_EXERCISE DIRECTIONS_.
Gather, from the listing beneath this task, every line holding the string "elbow".

_RECORDS FOR THE EXERCISE_.
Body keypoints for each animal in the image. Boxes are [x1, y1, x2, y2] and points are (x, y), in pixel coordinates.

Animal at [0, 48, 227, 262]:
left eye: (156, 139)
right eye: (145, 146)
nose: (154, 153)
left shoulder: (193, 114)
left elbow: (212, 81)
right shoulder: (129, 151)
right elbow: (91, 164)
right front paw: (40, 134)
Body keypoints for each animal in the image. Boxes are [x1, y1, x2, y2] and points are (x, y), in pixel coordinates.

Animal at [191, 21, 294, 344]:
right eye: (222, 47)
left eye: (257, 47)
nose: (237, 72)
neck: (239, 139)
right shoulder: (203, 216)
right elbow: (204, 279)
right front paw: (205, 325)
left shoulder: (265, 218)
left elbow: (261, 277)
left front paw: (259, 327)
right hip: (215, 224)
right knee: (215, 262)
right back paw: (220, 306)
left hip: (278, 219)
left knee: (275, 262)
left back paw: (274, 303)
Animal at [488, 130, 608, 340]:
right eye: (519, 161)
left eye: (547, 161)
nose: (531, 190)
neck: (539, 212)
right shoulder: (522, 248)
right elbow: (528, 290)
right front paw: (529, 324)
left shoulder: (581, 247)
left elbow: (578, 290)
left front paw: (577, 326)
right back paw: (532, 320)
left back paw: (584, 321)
...
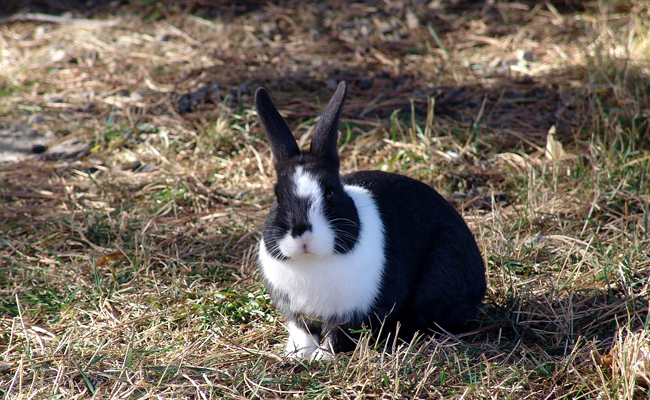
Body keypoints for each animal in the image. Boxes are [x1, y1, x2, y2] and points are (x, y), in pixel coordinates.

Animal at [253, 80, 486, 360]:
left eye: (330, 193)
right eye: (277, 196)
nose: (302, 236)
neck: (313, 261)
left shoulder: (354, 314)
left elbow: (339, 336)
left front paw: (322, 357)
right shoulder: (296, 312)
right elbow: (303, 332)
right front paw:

_ANSWER SPACE_.
left elbow: (212, 81)
right elbow: (91, 164)
right elbow: (204, 279)
left elbow: (261, 277)
right elbow: (528, 290)
left elbow: (578, 290)
left elbow: (339, 336)
right elbow: (303, 332)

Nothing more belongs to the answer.